The client API consists of:
- a modification API for entities (Create/Modify/Delete)
- a query API to retrieve entities
- a resource facade to abstract the resource implementation details
- a set of standardized domain types
- a notification mechanism to be notified about changes from individual stores
- zero-copy should be possible (mmap support)
- A single copy is more realistic
- Most importantly we should hide how the data is stored (in parts, or one mmapped buffer)
- property-level on-demand loading of data
- streaming support for large properties (attachments)
The store is always accessed through a store specific facade, which hides:
- store access (one store could use a database, and another one plain files)
- message type (flatbuffers, ...)
- synchronizer communication
This abstraction layer allows each resource to separately define how data is stored and retrieved. Therefore tradeoffs can be defined to suit the expected access patterns or structure of source data. Further it allows individual resources to choose different technologies as suitable. Logic can still be shared among resources while keeping the maintenance effort reasonable, by providing default implementations that are suitable for most workloads.
Because the facade also implements querying of indexes, a resource my use server-side searching to fullfill the query, and fall back to local searches when the server is not available.
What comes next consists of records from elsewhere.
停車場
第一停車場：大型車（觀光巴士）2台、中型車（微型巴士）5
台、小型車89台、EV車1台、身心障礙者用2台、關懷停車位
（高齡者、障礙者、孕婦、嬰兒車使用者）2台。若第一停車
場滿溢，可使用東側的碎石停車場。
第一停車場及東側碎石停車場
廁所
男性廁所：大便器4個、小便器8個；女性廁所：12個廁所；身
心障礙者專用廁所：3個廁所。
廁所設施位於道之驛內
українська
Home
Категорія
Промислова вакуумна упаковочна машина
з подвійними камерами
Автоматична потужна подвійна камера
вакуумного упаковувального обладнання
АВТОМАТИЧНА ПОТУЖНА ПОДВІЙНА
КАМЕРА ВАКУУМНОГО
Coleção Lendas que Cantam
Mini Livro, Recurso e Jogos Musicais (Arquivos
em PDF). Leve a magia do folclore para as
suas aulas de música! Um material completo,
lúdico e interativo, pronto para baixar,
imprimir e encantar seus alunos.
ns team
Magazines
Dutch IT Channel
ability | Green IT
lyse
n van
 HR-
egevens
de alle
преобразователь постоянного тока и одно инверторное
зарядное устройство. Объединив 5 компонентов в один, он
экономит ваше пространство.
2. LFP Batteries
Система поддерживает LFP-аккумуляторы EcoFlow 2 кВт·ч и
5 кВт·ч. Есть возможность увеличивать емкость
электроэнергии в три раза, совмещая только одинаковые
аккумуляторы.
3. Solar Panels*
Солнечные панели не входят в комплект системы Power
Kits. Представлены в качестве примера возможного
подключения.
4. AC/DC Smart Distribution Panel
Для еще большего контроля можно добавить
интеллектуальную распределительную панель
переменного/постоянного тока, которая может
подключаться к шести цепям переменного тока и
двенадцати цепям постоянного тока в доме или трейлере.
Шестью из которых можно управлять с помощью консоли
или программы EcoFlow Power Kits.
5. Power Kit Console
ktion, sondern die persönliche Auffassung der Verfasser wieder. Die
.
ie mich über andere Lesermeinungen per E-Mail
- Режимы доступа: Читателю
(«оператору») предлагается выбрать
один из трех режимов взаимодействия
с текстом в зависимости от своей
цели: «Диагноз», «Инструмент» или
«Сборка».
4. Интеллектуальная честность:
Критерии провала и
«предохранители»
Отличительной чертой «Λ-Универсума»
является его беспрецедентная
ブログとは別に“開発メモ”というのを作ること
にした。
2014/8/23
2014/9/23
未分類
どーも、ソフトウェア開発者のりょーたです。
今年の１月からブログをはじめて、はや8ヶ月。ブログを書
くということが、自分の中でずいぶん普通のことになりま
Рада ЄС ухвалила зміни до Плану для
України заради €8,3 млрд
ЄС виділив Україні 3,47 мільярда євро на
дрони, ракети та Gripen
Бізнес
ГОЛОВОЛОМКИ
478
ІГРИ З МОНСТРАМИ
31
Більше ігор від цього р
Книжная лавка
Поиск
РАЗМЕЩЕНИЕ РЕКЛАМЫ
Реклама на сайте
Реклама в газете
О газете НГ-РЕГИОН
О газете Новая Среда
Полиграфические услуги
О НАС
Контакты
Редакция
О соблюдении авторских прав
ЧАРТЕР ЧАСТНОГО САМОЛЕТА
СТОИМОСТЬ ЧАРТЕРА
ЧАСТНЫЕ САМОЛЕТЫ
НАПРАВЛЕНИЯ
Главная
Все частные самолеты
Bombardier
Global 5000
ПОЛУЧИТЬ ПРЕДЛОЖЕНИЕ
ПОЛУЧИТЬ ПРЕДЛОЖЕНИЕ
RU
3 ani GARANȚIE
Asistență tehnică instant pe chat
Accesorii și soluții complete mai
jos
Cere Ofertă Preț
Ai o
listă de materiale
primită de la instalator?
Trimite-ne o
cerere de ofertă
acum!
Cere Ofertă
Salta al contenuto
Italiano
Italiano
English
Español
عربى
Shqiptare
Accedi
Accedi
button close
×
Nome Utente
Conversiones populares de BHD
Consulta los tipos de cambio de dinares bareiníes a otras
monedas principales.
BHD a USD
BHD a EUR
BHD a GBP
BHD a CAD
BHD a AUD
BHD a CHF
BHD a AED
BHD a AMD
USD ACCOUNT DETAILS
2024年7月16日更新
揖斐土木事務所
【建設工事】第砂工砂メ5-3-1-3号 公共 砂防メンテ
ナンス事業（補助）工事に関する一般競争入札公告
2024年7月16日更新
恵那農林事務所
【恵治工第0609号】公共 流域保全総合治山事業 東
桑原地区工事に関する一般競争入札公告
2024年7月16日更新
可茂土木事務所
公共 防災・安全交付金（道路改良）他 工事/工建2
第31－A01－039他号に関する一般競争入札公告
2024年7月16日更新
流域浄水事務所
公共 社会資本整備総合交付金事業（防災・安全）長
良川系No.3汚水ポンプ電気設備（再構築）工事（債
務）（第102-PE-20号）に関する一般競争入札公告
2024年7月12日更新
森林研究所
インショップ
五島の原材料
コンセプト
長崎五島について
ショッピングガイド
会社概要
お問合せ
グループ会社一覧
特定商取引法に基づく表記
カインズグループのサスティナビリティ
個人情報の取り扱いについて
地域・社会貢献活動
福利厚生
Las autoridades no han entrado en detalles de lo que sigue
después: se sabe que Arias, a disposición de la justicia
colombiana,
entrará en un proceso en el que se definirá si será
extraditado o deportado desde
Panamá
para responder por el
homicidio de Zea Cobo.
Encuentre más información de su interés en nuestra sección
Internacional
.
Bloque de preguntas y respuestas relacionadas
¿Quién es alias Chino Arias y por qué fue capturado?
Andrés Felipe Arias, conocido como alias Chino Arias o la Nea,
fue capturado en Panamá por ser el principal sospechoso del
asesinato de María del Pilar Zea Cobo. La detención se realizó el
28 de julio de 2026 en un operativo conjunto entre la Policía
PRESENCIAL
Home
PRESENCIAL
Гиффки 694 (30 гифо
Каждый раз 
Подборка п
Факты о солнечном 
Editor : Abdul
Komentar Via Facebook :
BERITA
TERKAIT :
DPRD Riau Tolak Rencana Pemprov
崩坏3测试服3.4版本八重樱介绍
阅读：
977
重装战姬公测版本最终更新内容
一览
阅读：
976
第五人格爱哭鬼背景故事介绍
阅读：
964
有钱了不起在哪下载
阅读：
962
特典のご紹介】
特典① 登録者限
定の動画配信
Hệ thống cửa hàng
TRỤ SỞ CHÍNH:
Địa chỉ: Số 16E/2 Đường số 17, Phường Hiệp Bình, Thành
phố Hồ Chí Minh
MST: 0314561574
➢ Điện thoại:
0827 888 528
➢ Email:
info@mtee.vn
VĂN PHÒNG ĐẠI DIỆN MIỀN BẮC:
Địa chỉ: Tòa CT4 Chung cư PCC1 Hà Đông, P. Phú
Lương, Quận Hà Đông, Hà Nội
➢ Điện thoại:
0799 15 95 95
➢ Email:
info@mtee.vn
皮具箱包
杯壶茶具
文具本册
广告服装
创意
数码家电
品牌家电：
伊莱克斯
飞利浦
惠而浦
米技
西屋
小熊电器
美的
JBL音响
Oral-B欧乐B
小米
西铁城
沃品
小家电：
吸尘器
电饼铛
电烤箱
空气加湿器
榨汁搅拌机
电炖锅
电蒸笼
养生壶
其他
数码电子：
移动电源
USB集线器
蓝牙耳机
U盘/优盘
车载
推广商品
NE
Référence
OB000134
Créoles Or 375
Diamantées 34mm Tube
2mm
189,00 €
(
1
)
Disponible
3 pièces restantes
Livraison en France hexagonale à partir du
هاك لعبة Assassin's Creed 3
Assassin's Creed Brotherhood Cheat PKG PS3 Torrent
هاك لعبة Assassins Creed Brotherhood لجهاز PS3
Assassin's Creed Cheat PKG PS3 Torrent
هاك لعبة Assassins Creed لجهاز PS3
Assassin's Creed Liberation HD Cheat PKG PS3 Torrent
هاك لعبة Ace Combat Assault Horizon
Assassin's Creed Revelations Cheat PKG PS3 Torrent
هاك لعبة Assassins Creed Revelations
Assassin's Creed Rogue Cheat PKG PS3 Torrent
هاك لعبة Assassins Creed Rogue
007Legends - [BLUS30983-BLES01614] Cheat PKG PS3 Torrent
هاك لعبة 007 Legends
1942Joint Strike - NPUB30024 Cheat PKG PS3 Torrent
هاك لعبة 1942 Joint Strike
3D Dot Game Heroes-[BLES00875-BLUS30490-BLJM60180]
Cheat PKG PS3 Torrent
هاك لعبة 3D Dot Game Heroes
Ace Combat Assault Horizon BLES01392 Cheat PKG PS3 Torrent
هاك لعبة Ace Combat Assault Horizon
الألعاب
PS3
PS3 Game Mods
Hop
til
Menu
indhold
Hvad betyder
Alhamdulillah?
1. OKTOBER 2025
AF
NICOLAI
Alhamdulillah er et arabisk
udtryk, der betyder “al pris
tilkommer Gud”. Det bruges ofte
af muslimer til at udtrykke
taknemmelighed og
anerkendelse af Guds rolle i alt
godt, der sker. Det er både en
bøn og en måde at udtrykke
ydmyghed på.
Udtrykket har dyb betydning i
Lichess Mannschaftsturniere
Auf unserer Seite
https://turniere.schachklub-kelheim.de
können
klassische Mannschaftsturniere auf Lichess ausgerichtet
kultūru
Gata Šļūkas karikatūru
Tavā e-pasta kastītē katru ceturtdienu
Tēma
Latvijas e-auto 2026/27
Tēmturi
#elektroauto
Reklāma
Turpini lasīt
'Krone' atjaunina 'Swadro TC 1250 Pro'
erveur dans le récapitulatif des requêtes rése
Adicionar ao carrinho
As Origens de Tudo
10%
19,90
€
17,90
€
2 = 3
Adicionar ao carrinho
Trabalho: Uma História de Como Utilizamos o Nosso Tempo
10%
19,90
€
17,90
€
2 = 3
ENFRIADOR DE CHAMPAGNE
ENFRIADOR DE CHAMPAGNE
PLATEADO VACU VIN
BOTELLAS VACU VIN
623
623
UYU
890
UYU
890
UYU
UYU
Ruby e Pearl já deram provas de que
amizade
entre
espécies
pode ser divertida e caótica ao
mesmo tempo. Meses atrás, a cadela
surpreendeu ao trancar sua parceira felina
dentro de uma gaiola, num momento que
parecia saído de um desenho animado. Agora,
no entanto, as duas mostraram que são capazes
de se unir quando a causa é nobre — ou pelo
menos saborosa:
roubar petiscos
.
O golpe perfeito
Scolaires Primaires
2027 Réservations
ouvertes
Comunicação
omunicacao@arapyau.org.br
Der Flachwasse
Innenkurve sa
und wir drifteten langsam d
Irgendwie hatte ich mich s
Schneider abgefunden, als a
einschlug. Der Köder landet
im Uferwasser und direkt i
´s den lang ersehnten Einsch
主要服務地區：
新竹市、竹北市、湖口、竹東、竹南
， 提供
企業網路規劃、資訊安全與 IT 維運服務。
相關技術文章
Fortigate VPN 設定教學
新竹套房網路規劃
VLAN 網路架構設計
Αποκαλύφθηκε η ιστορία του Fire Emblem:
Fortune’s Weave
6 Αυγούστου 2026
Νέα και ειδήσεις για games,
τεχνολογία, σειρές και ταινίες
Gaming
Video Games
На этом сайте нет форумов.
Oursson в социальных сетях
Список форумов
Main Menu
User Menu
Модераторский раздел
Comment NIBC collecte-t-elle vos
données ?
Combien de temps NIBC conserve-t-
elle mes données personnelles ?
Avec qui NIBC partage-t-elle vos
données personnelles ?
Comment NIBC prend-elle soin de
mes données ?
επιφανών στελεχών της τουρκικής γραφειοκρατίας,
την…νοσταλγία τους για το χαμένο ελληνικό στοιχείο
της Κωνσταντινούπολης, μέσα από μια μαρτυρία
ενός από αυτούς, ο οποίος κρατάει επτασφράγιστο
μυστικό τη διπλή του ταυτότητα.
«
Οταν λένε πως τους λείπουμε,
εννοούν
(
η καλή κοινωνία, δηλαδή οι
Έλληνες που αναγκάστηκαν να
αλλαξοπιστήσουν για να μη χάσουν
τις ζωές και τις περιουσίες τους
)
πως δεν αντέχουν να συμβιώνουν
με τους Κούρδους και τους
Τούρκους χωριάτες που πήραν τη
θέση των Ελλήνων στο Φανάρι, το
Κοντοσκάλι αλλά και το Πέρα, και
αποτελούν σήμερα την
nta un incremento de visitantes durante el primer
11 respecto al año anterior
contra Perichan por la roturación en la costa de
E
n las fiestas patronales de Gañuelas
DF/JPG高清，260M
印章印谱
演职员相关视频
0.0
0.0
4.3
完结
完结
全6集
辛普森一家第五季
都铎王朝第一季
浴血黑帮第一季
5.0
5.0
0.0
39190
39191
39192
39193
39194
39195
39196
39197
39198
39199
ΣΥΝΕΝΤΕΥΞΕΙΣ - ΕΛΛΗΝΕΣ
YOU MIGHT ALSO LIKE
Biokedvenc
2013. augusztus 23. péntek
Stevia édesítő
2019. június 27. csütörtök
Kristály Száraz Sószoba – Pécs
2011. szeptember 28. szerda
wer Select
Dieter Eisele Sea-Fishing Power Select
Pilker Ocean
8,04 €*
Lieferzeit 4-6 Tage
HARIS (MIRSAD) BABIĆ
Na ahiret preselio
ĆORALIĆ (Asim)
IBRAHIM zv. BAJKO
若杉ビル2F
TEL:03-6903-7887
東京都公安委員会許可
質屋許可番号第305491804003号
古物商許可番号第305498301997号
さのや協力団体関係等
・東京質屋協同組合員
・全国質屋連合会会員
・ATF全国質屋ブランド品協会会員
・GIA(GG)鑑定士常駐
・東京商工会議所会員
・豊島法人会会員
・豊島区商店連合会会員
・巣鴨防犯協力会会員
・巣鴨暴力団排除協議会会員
Modifications are executed by the client sending modification commands to the synchronizer. The synchronizer is responsible for ensuring that modification are not lost and eventually persisted. A small window exists therefore, while a modification is transferred to the synchronizer, where a modification can get lost.
The API consists of the following calls:
The changeset are recorded by the domain object when properties are set, and are then sent to the synchronizer once modify is called.
Each modification is associated with a specific revision, which allows the synchronizer to do automatic conflict resolution.
Conflicts can occur at two points:
- In the client: While i.e. an editor is open and we receive an update for the same entity
- In the synchronizer: After a modification is sent to the synchronizer but before it's processed
In the first case the client is repsonsible to resolve the conflict, in the latter case it's the synchronizer's responsibility. A small window exists where the client has already started the modification (i.e. command is in socket), and a notification has not yet arrived that the same entity has been changed. In such a case the synchronizer may reject the modification because it has the revision the modification refers to no longer available.
The system provides property-level lazy loading. This allows i.e. to defer downloading of attachments until the attachments is accessed, at the expense of having to have access to the source (which could be connected via internet).
To achieve this, the query system must check for the availability of all requested properties on all matched entities. If a property is not available, a command must be sent to the synchronizer to retrieve said properties. Once all properties are available the query can complete.
Note: We should perhaps define a minimum set of properties that must be available. Otherwise local search will not work. On the other hand, if a resource implements server-side search, it may not care if local search doesn't work.
Large properties such as attachments should be streamable. An API that allows to retrieve a single property of a defined entity in a streamable fashion is probably enough.